What is required: Copy out the lines below exactly, leaving the pictures out.

(Physical quantity readout lines)
BEGIN

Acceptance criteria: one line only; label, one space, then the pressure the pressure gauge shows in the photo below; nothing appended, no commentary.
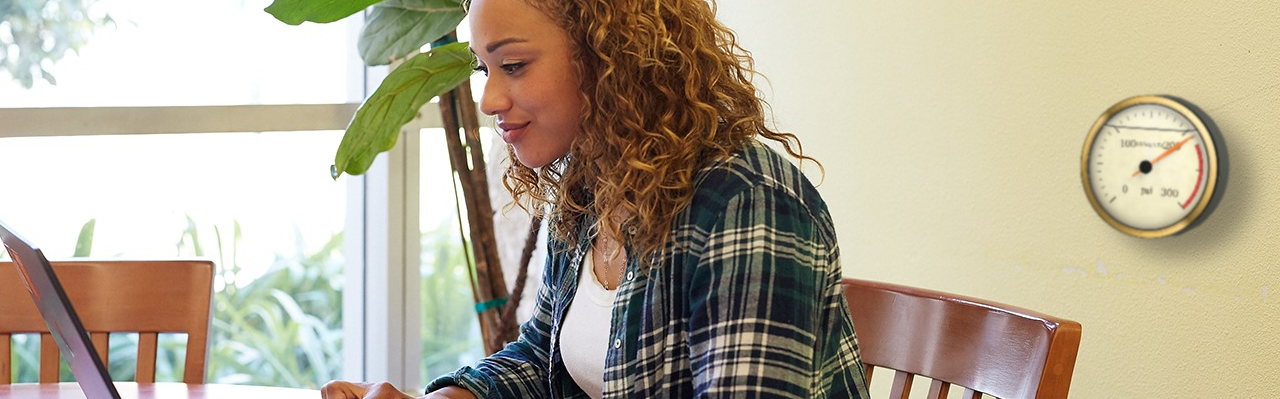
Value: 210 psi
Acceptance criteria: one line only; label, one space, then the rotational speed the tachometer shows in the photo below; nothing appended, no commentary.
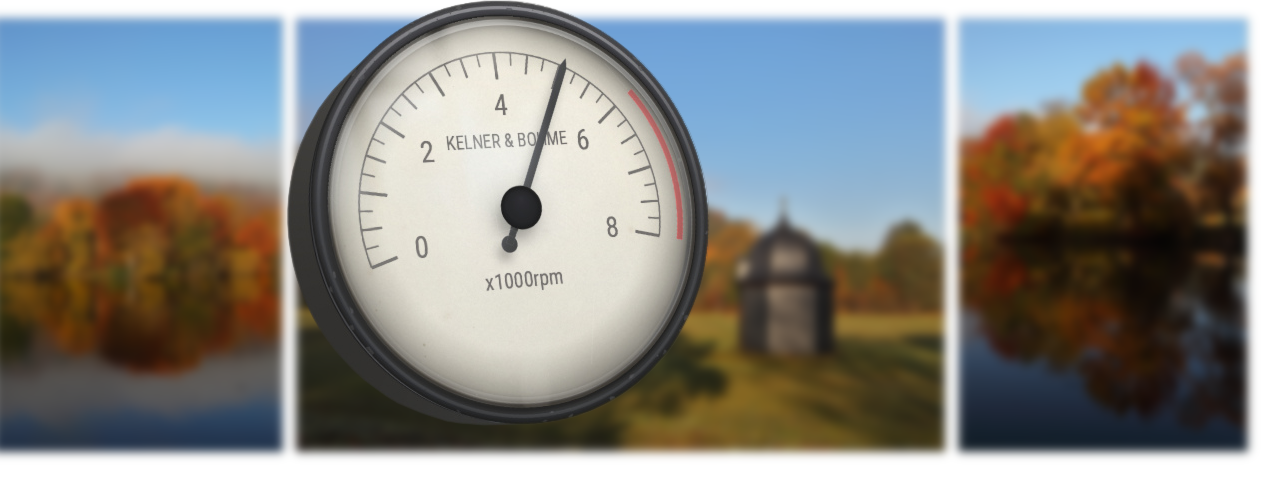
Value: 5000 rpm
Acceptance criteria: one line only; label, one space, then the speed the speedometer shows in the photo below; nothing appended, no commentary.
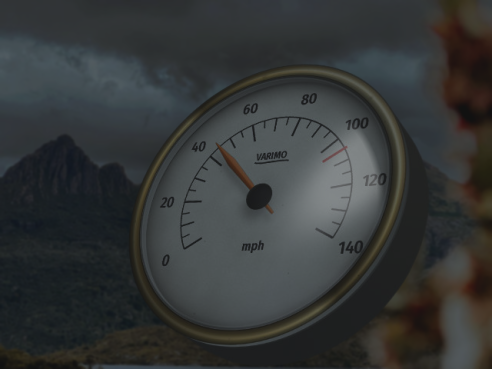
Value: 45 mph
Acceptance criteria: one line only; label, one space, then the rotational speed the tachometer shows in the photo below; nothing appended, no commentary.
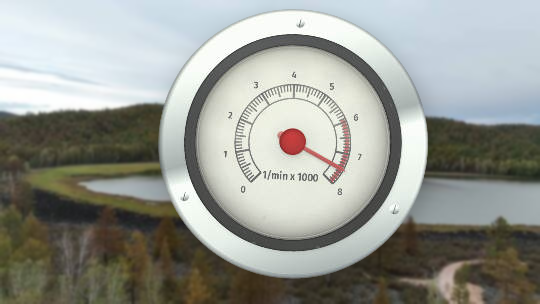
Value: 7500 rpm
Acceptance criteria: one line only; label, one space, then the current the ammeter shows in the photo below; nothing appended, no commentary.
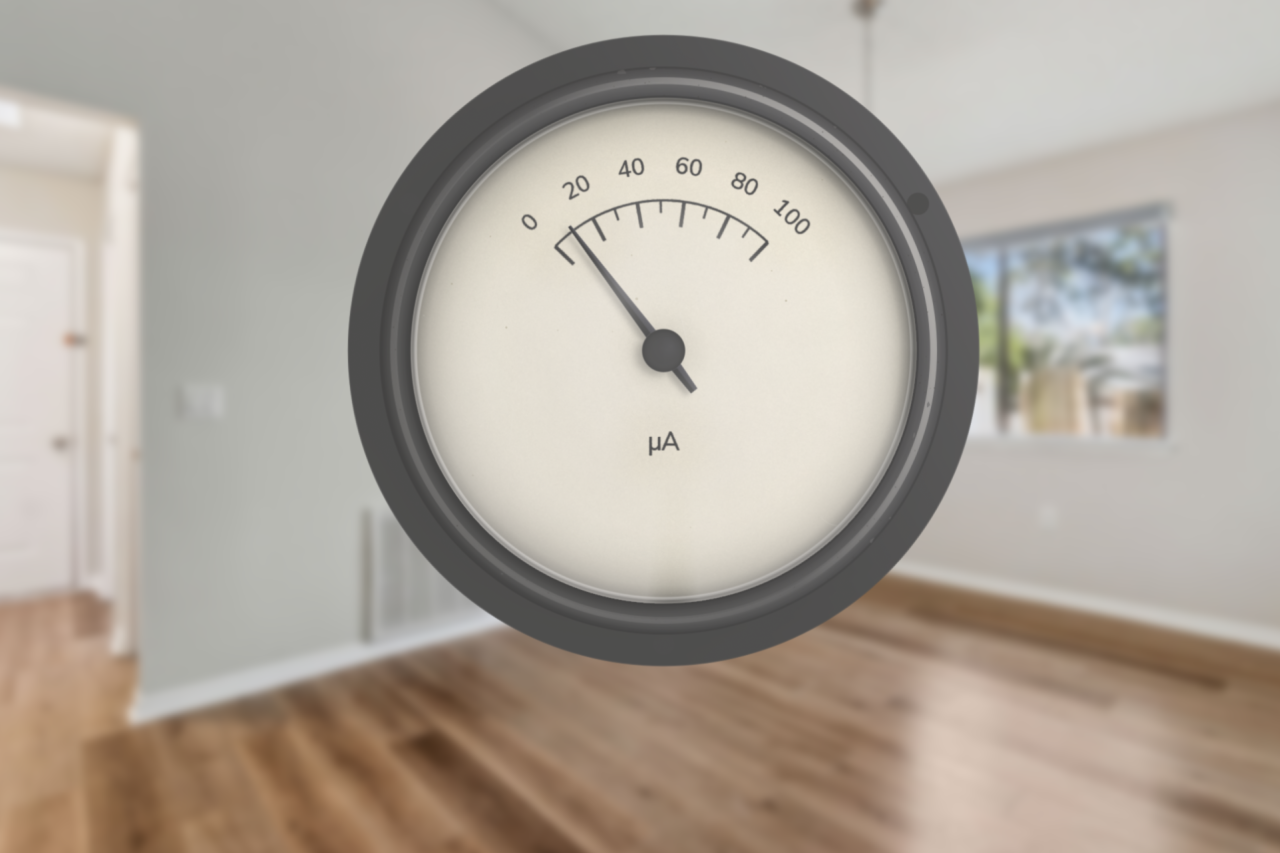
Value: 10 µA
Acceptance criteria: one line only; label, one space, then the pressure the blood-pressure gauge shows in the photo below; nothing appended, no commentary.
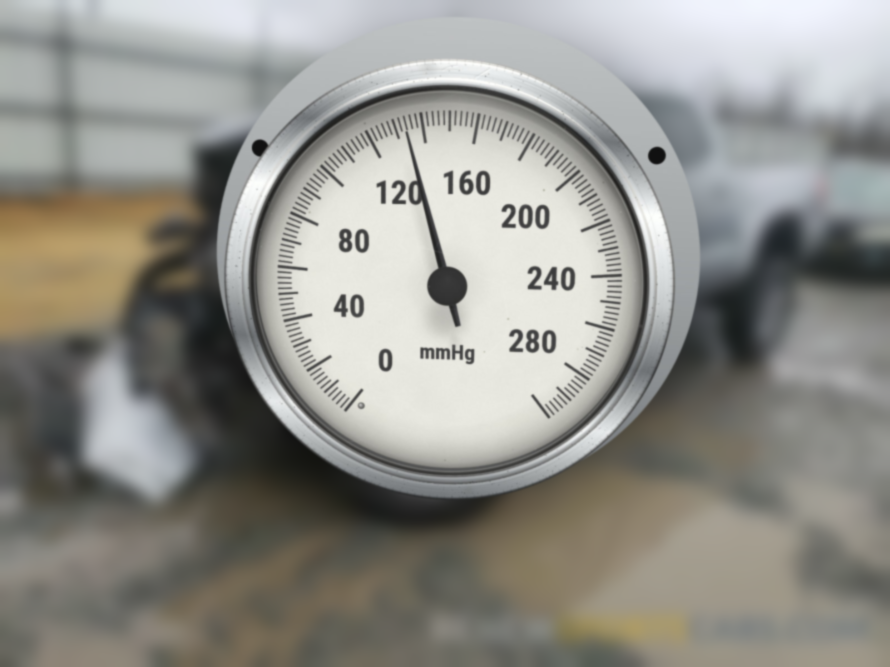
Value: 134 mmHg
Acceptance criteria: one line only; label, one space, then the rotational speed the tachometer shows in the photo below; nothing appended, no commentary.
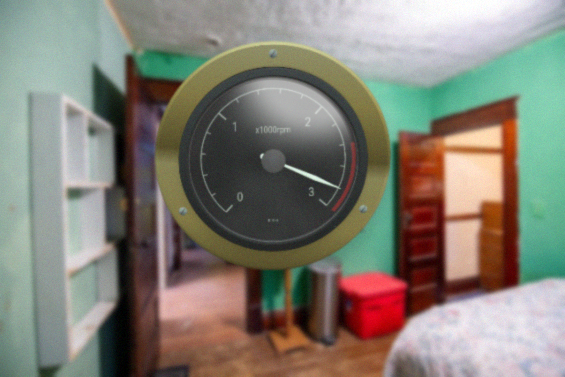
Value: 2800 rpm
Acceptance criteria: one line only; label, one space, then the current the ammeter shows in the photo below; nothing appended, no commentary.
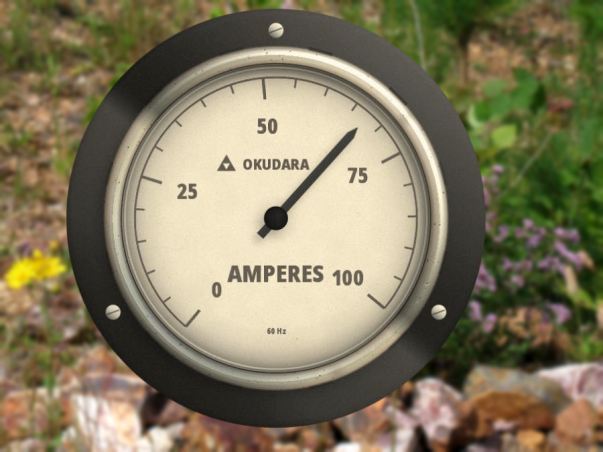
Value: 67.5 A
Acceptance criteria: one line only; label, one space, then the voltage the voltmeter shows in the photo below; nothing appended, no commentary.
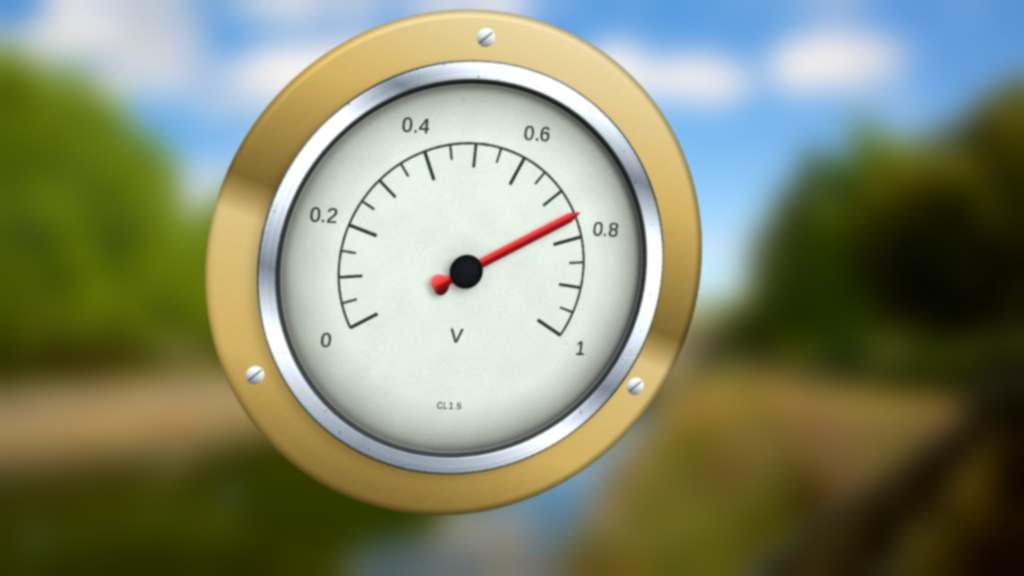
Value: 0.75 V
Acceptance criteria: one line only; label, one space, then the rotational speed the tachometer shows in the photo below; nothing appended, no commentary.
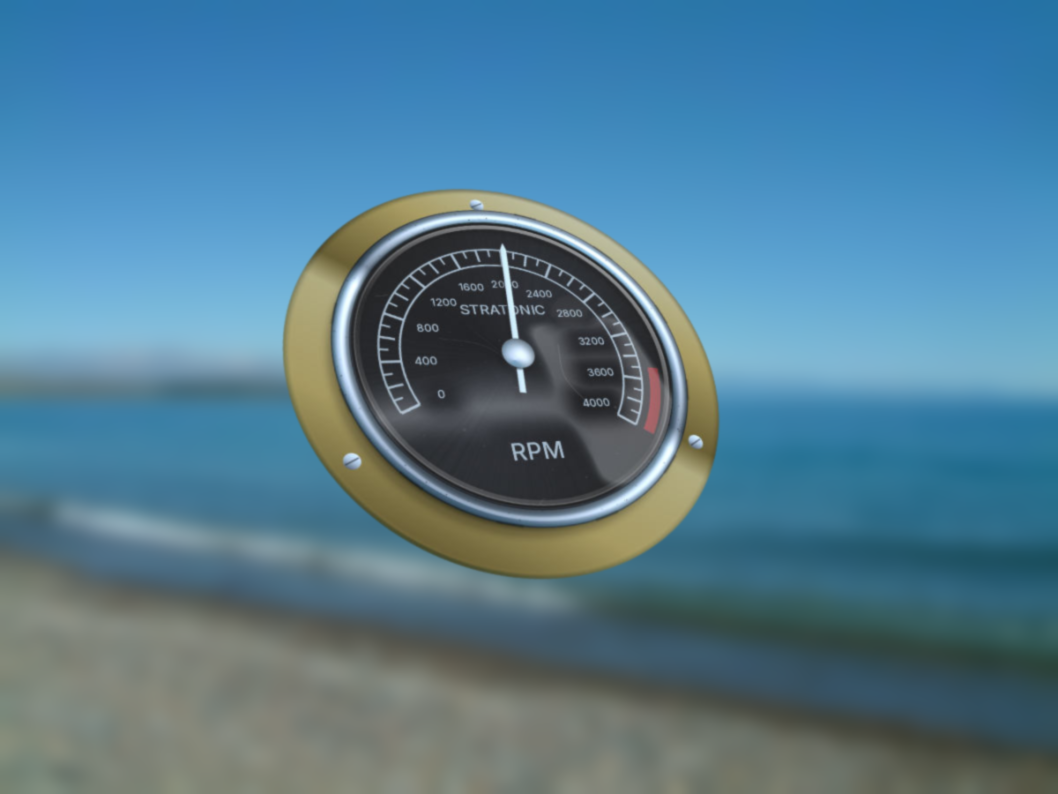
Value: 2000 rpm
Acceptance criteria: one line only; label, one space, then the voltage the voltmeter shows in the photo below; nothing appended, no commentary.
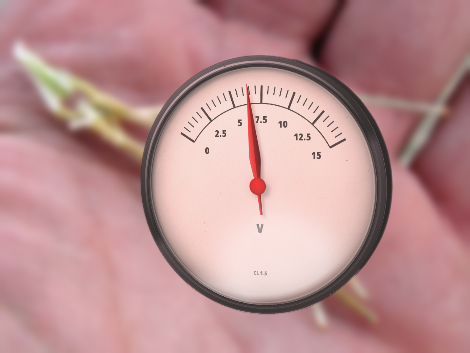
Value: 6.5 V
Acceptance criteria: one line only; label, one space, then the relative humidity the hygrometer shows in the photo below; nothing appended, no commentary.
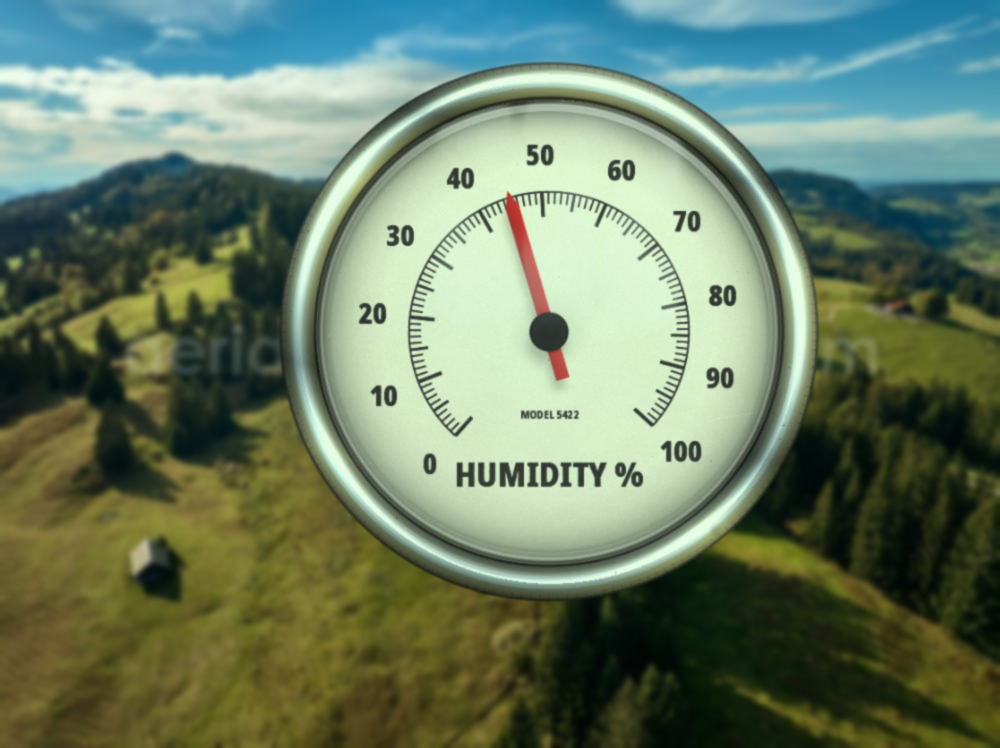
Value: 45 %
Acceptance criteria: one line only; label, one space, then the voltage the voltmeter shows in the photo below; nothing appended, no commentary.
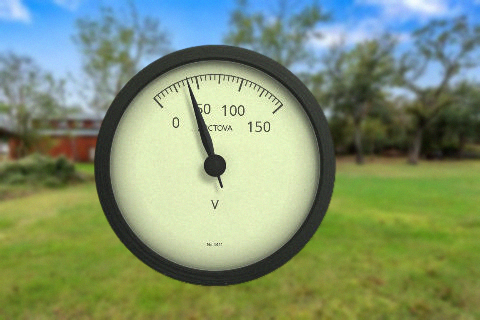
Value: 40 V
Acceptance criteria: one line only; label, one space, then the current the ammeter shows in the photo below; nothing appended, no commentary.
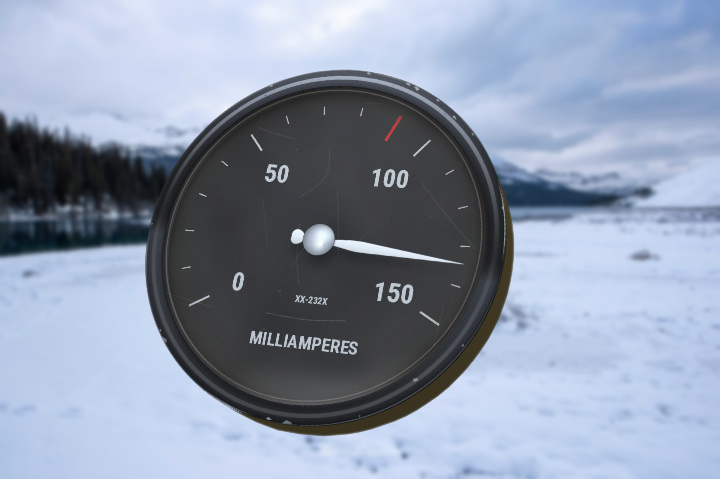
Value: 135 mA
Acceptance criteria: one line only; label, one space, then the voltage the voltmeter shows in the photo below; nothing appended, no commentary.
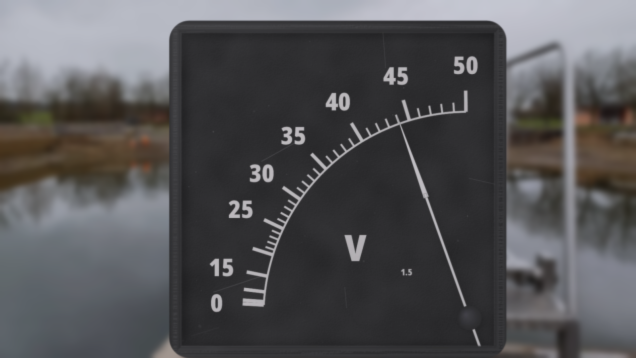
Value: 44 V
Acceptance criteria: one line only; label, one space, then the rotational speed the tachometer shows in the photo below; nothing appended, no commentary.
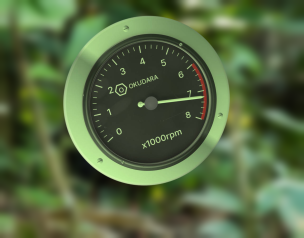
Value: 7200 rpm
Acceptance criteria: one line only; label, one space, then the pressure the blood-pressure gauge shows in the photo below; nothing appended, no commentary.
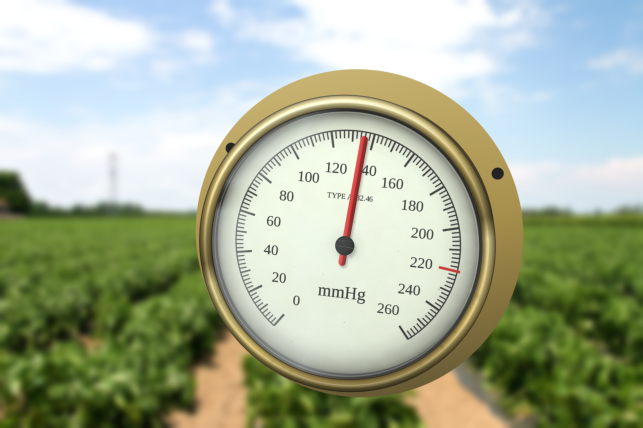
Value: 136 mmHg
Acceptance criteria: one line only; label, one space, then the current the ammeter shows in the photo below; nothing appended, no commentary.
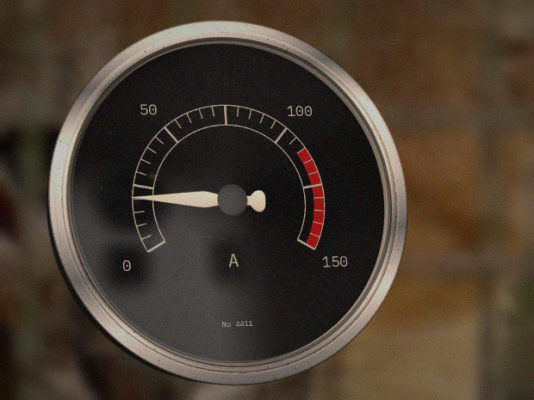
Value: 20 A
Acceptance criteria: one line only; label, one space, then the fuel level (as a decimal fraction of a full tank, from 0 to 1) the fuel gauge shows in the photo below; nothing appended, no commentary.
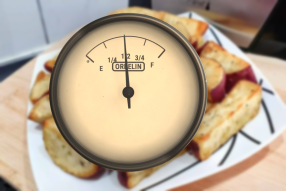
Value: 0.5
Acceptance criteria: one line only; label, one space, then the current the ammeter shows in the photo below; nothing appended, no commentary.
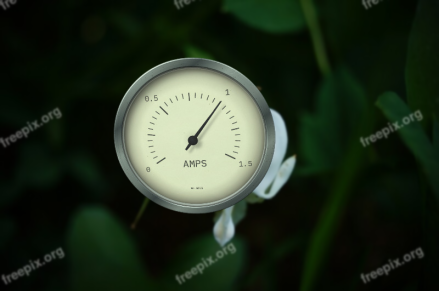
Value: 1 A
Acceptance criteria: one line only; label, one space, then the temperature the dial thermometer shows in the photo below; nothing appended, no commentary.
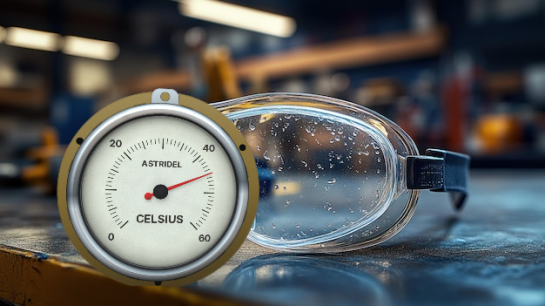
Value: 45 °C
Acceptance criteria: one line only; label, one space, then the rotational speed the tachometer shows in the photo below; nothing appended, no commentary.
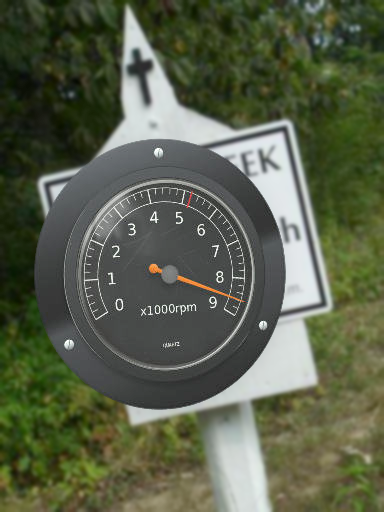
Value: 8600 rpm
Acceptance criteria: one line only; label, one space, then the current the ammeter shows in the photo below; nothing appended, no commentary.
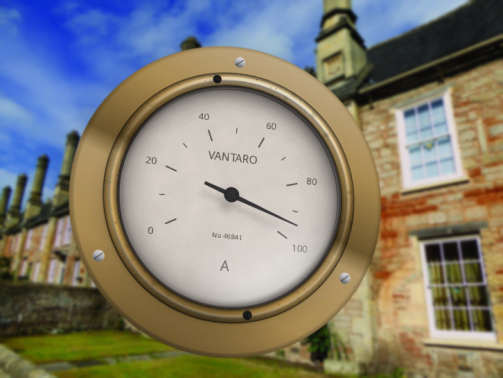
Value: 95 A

END

Exercise response:
Acceptance criteria: one line only; label, one space, then the pressure the pressure gauge shows in the photo below; nothing appended, no commentary.
Value: 210 psi
Acceptance criteria: one line only; label, one space, then the rotational speed the tachometer shows in the photo below; nothing appended, no commentary.
Value: 5000 rpm
Acceptance criteria: one line only; label, one space, then the speed the speedometer shows in the photo below; nothing appended, no commentary.
Value: 45 mph
Acceptance criteria: one line only; label, one space, then the rotational speed the tachometer shows in the photo below; nothing appended, no commentary.
Value: 7500 rpm
Acceptance criteria: one line only; label, one space, then the current the ammeter shows in the photo below; nothing appended, no commentary.
Value: 10 µA
Acceptance criteria: one line only; label, one space, then the pressure the blood-pressure gauge shows in the photo below; nothing appended, no commentary.
Value: 134 mmHg
Acceptance criteria: one line only; label, one space, then the rotational speed the tachometer shows in the photo below; nothing appended, no commentary.
Value: 2800 rpm
Acceptance criteria: one line only; label, one space, then the current the ammeter shows in the photo below; nothing appended, no commentary.
Value: 67.5 A
Acceptance criteria: one line only; label, one space, then the voltage the voltmeter shows in the photo below; nothing appended, no commentary.
Value: 0.75 V
Acceptance criteria: one line only; label, one space, then the rotational speed the tachometer shows in the photo below; nothing appended, no commentary.
Value: 2000 rpm
Acceptance criteria: one line only; label, one space, then the voltage the voltmeter shows in the photo below; nothing appended, no commentary.
Value: 6.5 V
Acceptance criteria: one line only; label, one space, then the relative humidity the hygrometer shows in the photo below; nothing appended, no commentary.
Value: 45 %
Acceptance criteria: one line only; label, one space, then the voltage the voltmeter shows in the photo below; nothing appended, no commentary.
Value: 40 V
Acceptance criteria: one line only; label, one space, then the current the ammeter shows in the photo below; nothing appended, no commentary.
Value: 135 mA
Acceptance criteria: one line only; label, one space, then the voltage the voltmeter shows in the photo below; nothing appended, no commentary.
Value: 44 V
Acceptance criteria: one line only; label, one space, then the rotational speed the tachometer shows in the photo below; nothing appended, no commentary.
Value: 7200 rpm
Acceptance criteria: one line only; label, one space, then the pressure the blood-pressure gauge shows in the photo below; nothing appended, no commentary.
Value: 136 mmHg
Acceptance criteria: one line only; label, one space, then the current the ammeter shows in the photo below; nothing appended, no commentary.
Value: 20 A
Acceptance criteria: one line only; label, one space, then the fuel level (as a decimal fraction of a full tank, from 0 to 1) the fuel gauge shows in the photo below; nothing appended, no commentary.
Value: 0.5
Acceptance criteria: one line only; label, one space, then the current the ammeter shows in the photo below; nothing appended, no commentary.
Value: 1 A
Acceptance criteria: one line only; label, one space, then the temperature the dial thermometer shows in the photo below; nothing appended, no commentary.
Value: 45 °C
Acceptance criteria: one line only; label, one space, then the rotational speed the tachometer shows in the photo below; nothing appended, no commentary.
Value: 8600 rpm
Acceptance criteria: one line only; label, one space, then the current the ammeter shows in the photo below; nothing appended, no commentary.
Value: 95 A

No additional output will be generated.